[INFORMATION PROVIDED start]

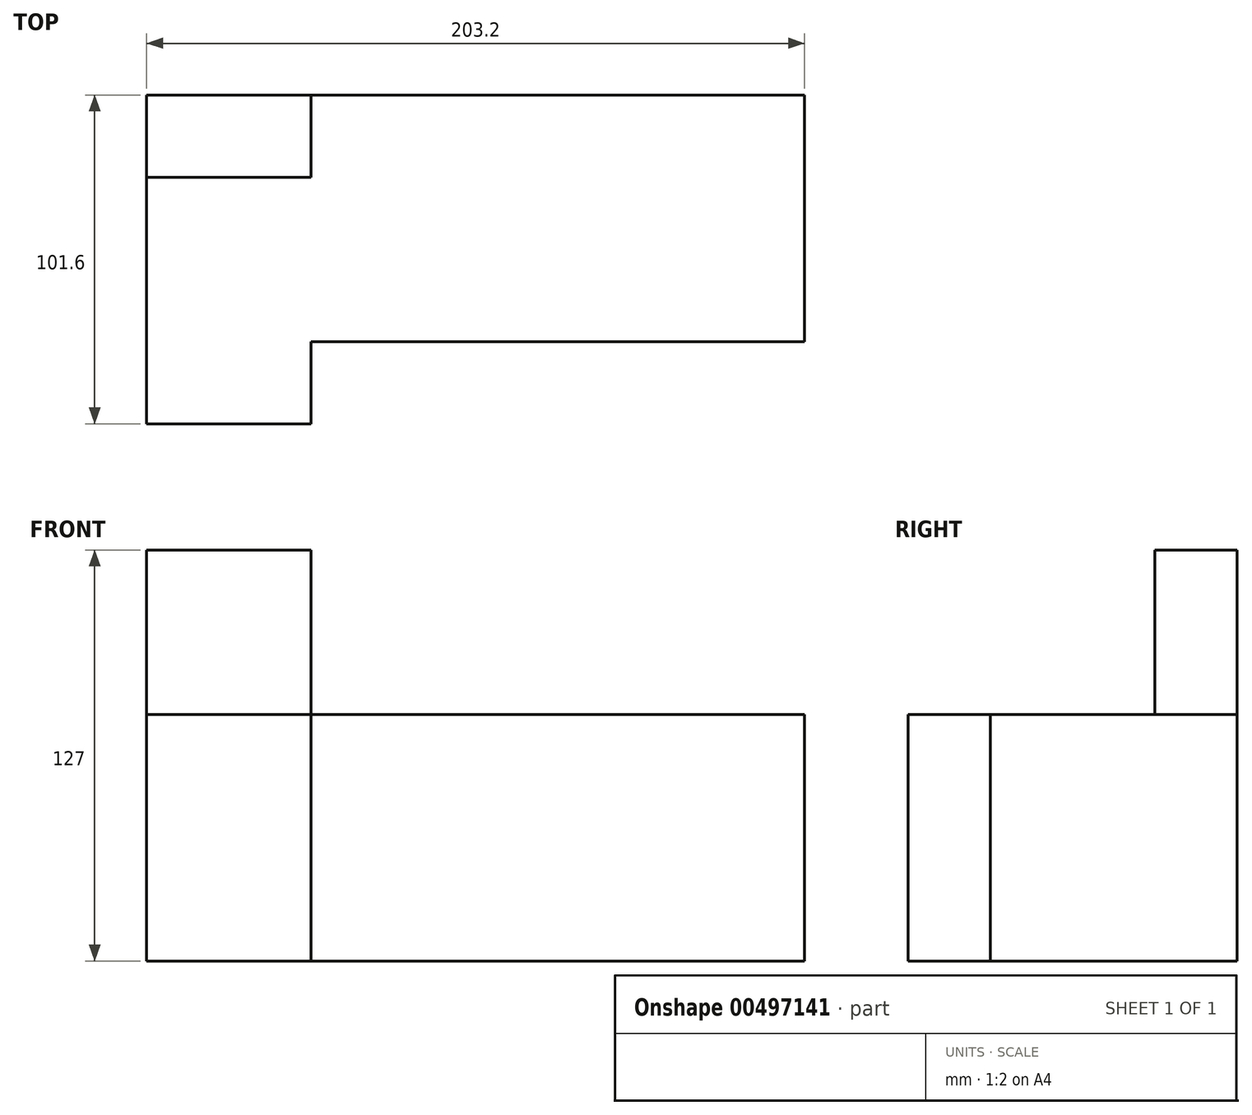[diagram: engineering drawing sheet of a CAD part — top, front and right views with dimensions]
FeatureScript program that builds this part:
annotation { "Feature Type Name" : "Feature", "Feature Type Description" : "" }
export const myFeature = defineFeature(function(context is Context, id is Id, definition is map)
    precondition{}
    {
        {
            var Q0;
            Q0=qCreatedBy(makeId("Front.planeOp"),FACE);
            var sketch = newSketch(context, id + "F0", { "sketchPlane" : qUnion([Q0])});
            skLineSegment(sketch, "E0.bottom", {"start": v(-101.84, 16.08) * mm, "end": v(101.36, 16.08) * mm});
            skLineSegment(sketch, "E0.top", {"start": v(-101.84, -60.12) * mm, "end": v(101.36, -60.12) * mm});
            skLineSegment(sketch, "E0.left", {"start": v(-101.84, 16.08) * mm, "end": v(-101.84, -60.12) * mm});
            skLineSegment(sketch, "E0.right", {"start": v(101.36, 16.08) * mm, "end": v(101.36, -60.12) * mm});
            skSolve(sketch);
        }
        {
            var Q0;
            Q0=makeQuery(id+"F0.imprint","IMPRINT",FACE,{"disambiguationData":[TD([[makeQuery(id+"F0.imprint","IMPRINT",EDGE,{"derivedFrom":sQuery(id+"F0.wireOp",EDGE,"E0.bottom")}),-1.0]])]});
            extrude(context, id + "F1", {"entities" : qUnion([Q0]), "depth" : 76.2 * mm});
        }
        {
            var Q0;
            Q0=makeQuery(id+"F1.opExtrude","CAP_FACE",FACE,{"disambiguationData":[OSD([sQuery(id+"F0.wireOp",EDGE,"E0.bottom"),sQuery(id+"F0.wireOp",EDGE,"E0.top"),sQuery(id+"F0.wireOp",EDGE,"E0.left"),sQuery(id+"F0.wireOp",EDGE,"E0.right")])],"isStart":false});
            var sketch = newSketch(context, id + "F2", { "sketchPlane" : qUnion([Q0])});
            skLineSegment(sketch, "E1.bottom", {"start": v(-101.84, -60.12) * mm, "end": v(-51.04, -60.12) * mm});
            skLineSegment(sketch, "E1.top", {"start": v(-101.84, 16.08) * mm, "end": v(-51.04, 16.08) * mm});
            skLineSegment(sketch, "E1.left", {"start": v(-101.84, -60.12) * mm, "end": v(-101.84, 16.08) * mm});
            skLineSegment(sketch, "E1.right", {"start": v(-51.04, -60.12) * mm, "end": v(-51.04, 16.08) * mm});
            skSolve(sketch);
        }
        {
            var Q0;
            Q0 = qSketchRegion(id + "F2", true);
            extrude(context, id + "F3", {"entities" : qUnion([Q0]), "operationType" : NewBodyOperationType.ADD, "depth" : 25.4 * mm});
        }
        {
            var Q0;
            Q0=makeQuery(id+"F3.boolean.opBoolean","MERGE",FACE,{"derivedFrom":[makeQuery(id+"F1.opExtrude","SWEPT_FACE",FACE,{"disambiguationData":[OSD([sQuery(id+"F0.wireOp",EDGE,"E0.bottom")])]}),makeQuery(id+"F3.opExtrude","SWEPT_FACE",FACE,{"disambiguationData":[OSD([sQuery(id+"F2.wireOp",EDGE,"E1.top")])]})]});
            var sketch = newSketch(context, id + "F4", { "sketchPlane" : qUnion([Q0])});
            skLineSegment(sketch, "E2.bottom", {"start": v(-101.84, 0) * mm, "end": v(-51.04, 0) * mm});
            skLineSegment(sketch, "E2.top", {"start": v(-101.84, -25.4) * mm, "end": v(-51.04, -25.4) * mm});
            skLineSegment(sketch, "E2.left", {"start": v(-101.84, 0) * mm, "end": v(-101.84, -25.4) * mm});
            skLineSegment(sketch, "E2.right", {"start": v(-51.04, 0) * mm, "end": v(-51.04, -25.4) * mm});
            skSolve(sketch);
        }
        {
            var Q0;
            Q0 = qSketchRegion(id + "F4", true);
            extrude(context, id + "F5", {"entities" : qUnion([Q0]), "operationType" : NewBodyOperationType.ADD, "depth" : 50.8 * mm});
        }
    });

[INFORMATION PROVIDED end]

▶ _WHAT TO PRODUCE_
Which lines of the listing above contain the string "FACE"? Report each one in full.

▶ _ANSWER TO THE EXERCISE_
            Q0=qCreatedBy(makeId("Front.planeOp"),FACE);
            Q0=makeQuery(id+"F0.imprint","IMPRINT",FACE,{"disambiguationData":[TD([[makeQuery(id+"F0.imprint","IMPRINT",EDGE,{"derivedFrom":sQuery(id+"F0.wireOp",EDGE,"E0.bottom")}),-1.0]])]});
            Q0=makeQuery(id+"F1.opExtrude","CAP_FACE",FACE,{"disambiguationData":[OSD([sQuery(id+"F0.wireOp",EDGE,"E0.bottom"),sQuery(id+"F0.wireOp",EDGE,"E0.top"),sQuery(id+"F0.wireOp",EDGE,"E0.left"),sQuery(id+"F0.wireOp",EDGE,"E0.right")])],"isStart":false});
            Q0=makeQuery(id+"F3.boolean.opBoolean","MERGE",FACE,{"derivedFrom":[makeQuery(id+"F1.opExtrude","SWEPT_FACE",FACE,{"disambiguationData":[OSD([sQuery(id+"F0.wireOp",EDGE,"E0.bottom")])]}),makeQuery(id+"F3.opExtrude","SWEPT_FACE",FACE,{"disambiguationData":[OSD([sQuery(id+"F2.wireOp",EDGE,"E1.top")])]})]});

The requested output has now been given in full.